La cause profonde du problème, identifiée par l’équipe d’ingénierie de Block, réside dans la bibliothèque libngu de Coldcard. Coinkite avait configuré la carte sur la valeur zéro pour désactiver le RNG de MicroPython, avec l’intention d’utiliser son propre générateur de nombres aléatoires matériels (TRNG). Cependant, la garde de libngu vérifiait uniquement si la macro était définie, laissant ainsi la valeur zéro passer le contrôle.

En conséquence, MicroPython a ignoré l’appel au TRNG matériel du STM32 pour s’appuyer sur Yasmarang, un PRNG logiciel offrant seulement environ 40 bits d’entropie effective, bien loin des 128 bits attendus pour une phrase de récupération BIP-39.

Bien que les modèles ultérieurs (Mk4, Mk5, Q) aient amélioré cette sécurité avec une entropie effective estimée à 72 bits, cela reste insuffisant par rapport à l’idéal théorique.
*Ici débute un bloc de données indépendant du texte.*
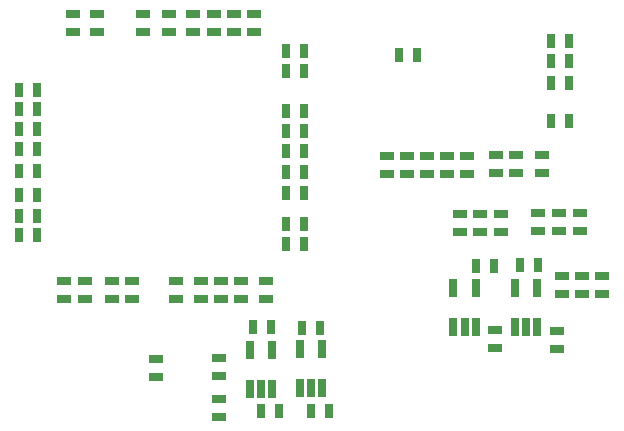
<source format=gbp>
G04 #@! TF.FileFunction,Paste,Bot*
%FSLAX46Y46*%
G04 Gerber Fmt 4.6, Leading zero omitted, Abs format (unit mm)*
G04 Created by KiCad (PCBNEW 4.0.7+dfsg1-1) date Sun Apr 22 11:28:12 2018*
%MOMM*%
%LPD*%
G01*
G04 APERTURE LIST*
%ADD10C,0.150000*%
%ADD11R,0.650000X1.560000*%
%ADD12R,1.143000X0.635000*%
%ADD13R,0.635000X1.143000*%
G04 APERTURE END LIST*
D10*
D11*
X122410000Y-59774000D03*
X121460000Y-59774000D03*
X120510000Y-59774000D03*
X120510000Y-56474000D03*
X122410000Y-56474000D03*
X99990000Y-65004000D03*
X99040000Y-65004000D03*
X98090000Y-65004000D03*
X98090000Y-61704000D03*
X99990000Y-61704000D03*
X104230000Y-64964000D03*
X103280000Y-64964000D03*
X102330000Y-64964000D03*
X102330000Y-61664000D03*
X104230000Y-61664000D03*
X117230000Y-59774000D03*
X116280000Y-59774000D03*
X115330000Y-59774000D03*
X115330000Y-56474000D03*
X117230000Y-56474000D03*
D12*
X126240000Y-55448000D03*
X126240000Y-56972000D03*
X117600000Y-51762000D03*
X117600000Y-50238000D03*
X124260000Y-51652000D03*
X124260000Y-50128000D03*
X91230000Y-34796000D03*
X91230000Y-33272000D03*
X88110000Y-55908000D03*
X88110000Y-57432000D03*
X86460000Y-57432000D03*
X86460000Y-55908000D03*
X95510000Y-67392000D03*
X95510000Y-65868000D03*
D13*
X101138000Y-36430000D03*
X102662000Y-36430000D03*
X80052000Y-46574000D03*
X78528000Y-46574000D03*
X101128000Y-51074000D03*
X102652000Y-51074000D03*
X117238000Y-54580000D03*
X118762000Y-54580000D03*
X104032000Y-59844000D03*
X102508000Y-59844000D03*
X99922000Y-59784000D03*
X98398000Y-59784000D03*
X100572000Y-66874000D03*
X99048000Y-66874000D03*
D12*
X118870000Y-61572000D03*
X118870000Y-60048000D03*
D13*
X104802000Y-66874000D03*
X103278000Y-66874000D03*
X122452000Y-54544000D03*
X120928000Y-54544000D03*
D12*
X124080000Y-61602000D03*
X124080000Y-60078000D03*
X115850000Y-51752000D03*
X115850000Y-50228000D03*
X122510000Y-51642000D03*
X122510000Y-50118000D03*
D13*
X123568000Y-39124000D03*
X125092000Y-39124000D03*
X123558000Y-42334000D03*
X125082000Y-42334000D03*
X123578000Y-37224000D03*
X125102000Y-37224000D03*
X112242000Y-36770000D03*
X110718000Y-36770000D03*
X123578000Y-35524000D03*
X125102000Y-35524000D03*
D12*
X122830000Y-45248000D03*
X122830000Y-46772000D03*
X116510000Y-45258000D03*
X116510000Y-46782000D03*
X114790000Y-45258000D03*
X114790000Y-46782000D03*
X124560000Y-56972000D03*
X124560000Y-55448000D03*
X109720000Y-46822000D03*
X109720000Y-45298000D03*
X120600000Y-45248000D03*
X120600000Y-46772000D03*
X118940000Y-45248000D03*
X118940000Y-46772000D03*
X96740000Y-34796000D03*
X96740000Y-33272000D03*
X93320000Y-34806000D03*
X93320000Y-33282000D03*
X85130000Y-34796000D03*
X85130000Y-33272000D03*
X98440000Y-34796000D03*
X98440000Y-33272000D03*
X95050000Y-34796000D03*
X95050000Y-33272000D03*
X89080000Y-34796000D03*
X89080000Y-33272000D03*
X83120000Y-34796000D03*
X83120000Y-33272000D03*
D13*
X101138000Y-38074000D03*
X102662000Y-38074000D03*
X80042000Y-39694000D03*
X78518000Y-39694000D03*
X80042000Y-41314000D03*
X78518000Y-41314000D03*
X80042000Y-44684000D03*
X78518000Y-44684000D03*
X101138000Y-44894000D03*
X102662000Y-44894000D03*
X101138000Y-48414000D03*
X102662000Y-48414000D03*
X80052000Y-50334000D03*
X78528000Y-50334000D03*
X101128000Y-52734000D03*
X102652000Y-52734000D03*
D12*
X99460000Y-55868000D03*
X99460000Y-57392000D03*
X93990000Y-55868000D03*
X93990000Y-57392000D03*
X82360000Y-55912000D03*
X82360000Y-57436000D03*
X97310000Y-55862000D03*
X97310000Y-57386000D03*
X95690000Y-55862000D03*
X95690000Y-57386000D03*
X91850000Y-55878000D03*
X91850000Y-57402000D03*
X84130000Y-55912000D03*
X84130000Y-57436000D03*
X90170000Y-63982000D03*
X90170000Y-62458000D03*
X113100000Y-45288000D03*
X113100000Y-46812000D03*
X127920000Y-55448000D03*
X127920000Y-56972000D03*
X119330000Y-50238000D03*
X119330000Y-51762000D03*
X126010000Y-50128000D03*
X126010000Y-51652000D03*
X111420000Y-45288000D03*
X111420000Y-46812000D03*
X95510000Y-63886000D03*
X95510000Y-62362000D03*
D13*
X80042000Y-52004000D03*
X78518000Y-52004000D03*
X101138000Y-46654000D03*
X102662000Y-46654000D03*
X80052000Y-48574000D03*
X78528000Y-48574000D03*
X80042000Y-43024000D03*
X78518000Y-43024000D03*
X101138000Y-43154000D03*
X102662000Y-43154000D03*
X101128000Y-41504000D03*
X102652000Y-41504000D03*
M02*

</source>
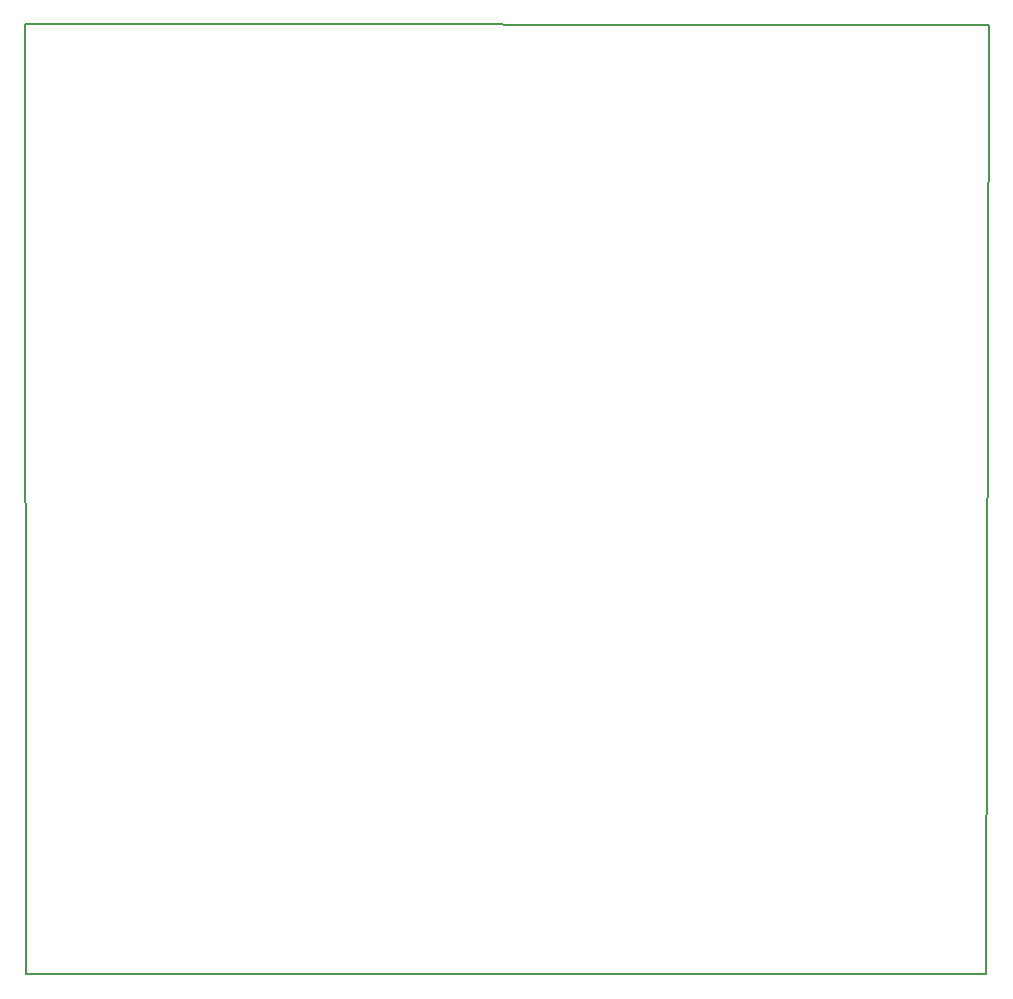
<source format=gbr>
G04 DipTrace 3.2.0.1*
G04 Ãðàíèöûïëàòû.gbr*
%MOIN*%
G04 #@! TF.FileFunction,Profile*
G04 #@! TF.Part,Single*
%ADD11C,0.005512*%
%FSLAX26Y26*%
G04*
G70*
G90*
G75*
G01*
G04 BoardOutline*
%LPD*%
X393701Y3560749D2*
D11*
X3606076Y3559617D1*
X3597259Y393701D1*
X396584D1*
X393701Y3560749D1*
M02*

</source>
La disparité entre 40 bits et 128 bits est colossale, facilitant grandement la tâche des attaquants pour cibler les seeds affaiblies.

Le 30 juillet 2026, Coinkite a publié un avis de sécurité quelques heures seulement avant une attaque qui a vidé environ 594 BTC de 500 adresses. Deux vagues supplémentaires ont été suivies, totalisant 1 367,05 BTC sur 4 585 adresses au 2 août. La majeure partie des Bitcoins volés n’a pas encore été dépensée, ce qui suggère que l’attaquant attend le moment opportun avant de déplacer les fonds.
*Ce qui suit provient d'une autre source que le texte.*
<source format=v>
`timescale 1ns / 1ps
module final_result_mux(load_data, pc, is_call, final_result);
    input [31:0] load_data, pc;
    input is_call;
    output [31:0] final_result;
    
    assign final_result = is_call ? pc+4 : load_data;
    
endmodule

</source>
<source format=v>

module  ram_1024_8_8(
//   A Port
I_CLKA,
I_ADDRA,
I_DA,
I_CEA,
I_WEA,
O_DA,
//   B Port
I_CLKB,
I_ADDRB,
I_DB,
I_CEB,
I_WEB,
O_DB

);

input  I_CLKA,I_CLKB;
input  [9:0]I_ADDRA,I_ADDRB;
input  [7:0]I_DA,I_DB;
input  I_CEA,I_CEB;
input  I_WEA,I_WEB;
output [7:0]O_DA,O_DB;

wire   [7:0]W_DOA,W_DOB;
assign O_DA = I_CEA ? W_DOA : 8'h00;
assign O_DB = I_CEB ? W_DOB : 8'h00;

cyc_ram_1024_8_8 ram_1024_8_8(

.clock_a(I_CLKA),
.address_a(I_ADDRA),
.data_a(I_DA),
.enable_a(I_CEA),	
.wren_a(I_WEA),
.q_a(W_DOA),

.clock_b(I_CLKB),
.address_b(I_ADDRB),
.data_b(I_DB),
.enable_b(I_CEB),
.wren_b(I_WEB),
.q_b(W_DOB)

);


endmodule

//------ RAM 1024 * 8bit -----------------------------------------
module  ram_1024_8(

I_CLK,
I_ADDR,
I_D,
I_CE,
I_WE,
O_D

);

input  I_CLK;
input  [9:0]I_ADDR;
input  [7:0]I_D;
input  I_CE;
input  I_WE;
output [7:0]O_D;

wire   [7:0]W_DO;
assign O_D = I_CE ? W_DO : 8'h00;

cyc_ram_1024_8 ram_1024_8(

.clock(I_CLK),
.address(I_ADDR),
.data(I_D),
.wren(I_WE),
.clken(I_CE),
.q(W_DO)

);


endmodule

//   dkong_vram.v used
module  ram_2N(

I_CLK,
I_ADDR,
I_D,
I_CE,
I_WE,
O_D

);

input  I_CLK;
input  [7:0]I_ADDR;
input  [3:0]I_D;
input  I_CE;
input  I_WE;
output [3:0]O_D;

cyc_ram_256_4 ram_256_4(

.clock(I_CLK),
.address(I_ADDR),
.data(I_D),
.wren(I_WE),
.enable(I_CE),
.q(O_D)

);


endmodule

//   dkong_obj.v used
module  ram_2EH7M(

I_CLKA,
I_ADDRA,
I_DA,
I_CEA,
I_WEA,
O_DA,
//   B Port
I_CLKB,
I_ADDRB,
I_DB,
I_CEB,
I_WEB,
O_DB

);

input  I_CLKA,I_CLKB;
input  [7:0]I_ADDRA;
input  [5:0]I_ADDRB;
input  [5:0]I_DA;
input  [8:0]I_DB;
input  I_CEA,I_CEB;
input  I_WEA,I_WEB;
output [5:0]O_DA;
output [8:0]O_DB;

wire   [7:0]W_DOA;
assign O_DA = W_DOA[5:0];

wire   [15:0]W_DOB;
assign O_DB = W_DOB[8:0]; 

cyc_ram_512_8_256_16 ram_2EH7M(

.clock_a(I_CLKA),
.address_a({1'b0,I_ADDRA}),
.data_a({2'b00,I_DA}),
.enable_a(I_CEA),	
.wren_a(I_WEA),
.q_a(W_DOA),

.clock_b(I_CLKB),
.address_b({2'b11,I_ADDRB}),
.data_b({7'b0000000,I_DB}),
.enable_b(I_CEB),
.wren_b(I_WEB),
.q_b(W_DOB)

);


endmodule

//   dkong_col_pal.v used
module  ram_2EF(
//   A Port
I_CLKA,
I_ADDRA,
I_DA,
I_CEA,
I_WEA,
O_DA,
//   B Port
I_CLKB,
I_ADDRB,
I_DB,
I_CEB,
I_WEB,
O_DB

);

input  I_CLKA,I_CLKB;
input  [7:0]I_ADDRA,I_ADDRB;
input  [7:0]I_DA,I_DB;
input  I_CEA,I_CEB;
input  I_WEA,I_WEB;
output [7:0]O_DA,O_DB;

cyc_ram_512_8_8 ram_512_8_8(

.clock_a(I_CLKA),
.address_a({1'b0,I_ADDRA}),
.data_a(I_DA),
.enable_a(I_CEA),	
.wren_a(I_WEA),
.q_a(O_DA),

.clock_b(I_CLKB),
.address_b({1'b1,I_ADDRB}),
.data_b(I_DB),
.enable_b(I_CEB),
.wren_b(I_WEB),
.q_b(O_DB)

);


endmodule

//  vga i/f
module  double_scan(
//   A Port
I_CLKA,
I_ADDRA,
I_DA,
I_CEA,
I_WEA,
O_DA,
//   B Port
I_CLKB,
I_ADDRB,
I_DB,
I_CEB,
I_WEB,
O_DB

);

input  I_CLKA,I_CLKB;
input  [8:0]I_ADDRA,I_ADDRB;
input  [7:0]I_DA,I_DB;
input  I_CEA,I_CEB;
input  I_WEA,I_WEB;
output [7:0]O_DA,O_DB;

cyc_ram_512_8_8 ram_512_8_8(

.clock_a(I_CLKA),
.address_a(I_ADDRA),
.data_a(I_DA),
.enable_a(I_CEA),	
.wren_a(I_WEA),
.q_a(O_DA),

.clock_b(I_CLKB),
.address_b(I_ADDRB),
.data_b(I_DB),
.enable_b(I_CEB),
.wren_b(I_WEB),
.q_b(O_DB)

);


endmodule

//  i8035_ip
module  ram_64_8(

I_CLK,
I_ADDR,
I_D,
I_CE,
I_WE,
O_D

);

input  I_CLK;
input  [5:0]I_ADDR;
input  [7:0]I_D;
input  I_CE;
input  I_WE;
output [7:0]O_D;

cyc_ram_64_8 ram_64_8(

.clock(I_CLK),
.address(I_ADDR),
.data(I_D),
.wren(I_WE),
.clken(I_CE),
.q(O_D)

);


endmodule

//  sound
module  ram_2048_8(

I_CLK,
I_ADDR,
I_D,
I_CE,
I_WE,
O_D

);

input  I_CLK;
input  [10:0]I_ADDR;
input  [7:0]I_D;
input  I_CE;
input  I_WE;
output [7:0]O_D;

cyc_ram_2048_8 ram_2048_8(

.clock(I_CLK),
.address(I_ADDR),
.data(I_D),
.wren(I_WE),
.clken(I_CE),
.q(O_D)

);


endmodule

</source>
Contexte de la sécurité crypto : un schéma récurrent d’échec de l’entropie

L’incident Coldcard s’inscrit dans un schéma documenté. En 2013, une faille dans le SecureRandom d’Android avait entraîné la répétition de nonces dans les signatures ECDSA, exposant les clés de multiples portefeuilles Bitcoin. En 2022, le générateur d’adresses personnalisées Profanity, utilisé lors du hack de Wintermute, générait des clés avec seulement 32 bits d’entropie, permettant à un attaquant de dérober 160 millions de dollars.

La divulgation de l’affaire « Milk Sad » en 2023 a révélé que la commande bx seed de Libbitcoin Explorer utilisait un algorithme Mersenne Twister basé sur l’heure du système, réduisant les 256 bits d’entropie attendus à environ 32 et exposant plus de 120 000 portefeuilles. Différents codes, différentes blockchains, mais un même échec structurel : une source de hasard supposée forte ne l’était pas.

Ari Redbord, responsable mondial de la politique chez TRM Labs, a qualifié cet incident de preuve que l’auto-garde transfère le risque plutôt qu’elle ne l’élimine. Cette analyse concorde avec les données du premier semestre 2026 de TRM Labs, montrant que les compromissions d’infrastructure et de clés, bien qu’elles ne représentent que 15 % des incidents, comptent pour 76 % des pertes totales en dollars sur un record de 207 événements de piratage.

Galaxy a déclaré avoir signalé environ 600 adresses suspectées d’être contrôlées par l’attaquant aux enquêteurs fédéraux, aux fournisseurs de conformité et aux entreprises de cybersécurité, tout en précisant que son attribution à Coldcard repose sur des heuristiques on-chain plutôt que sur une reconstruction computationnelle des seeds par adresse.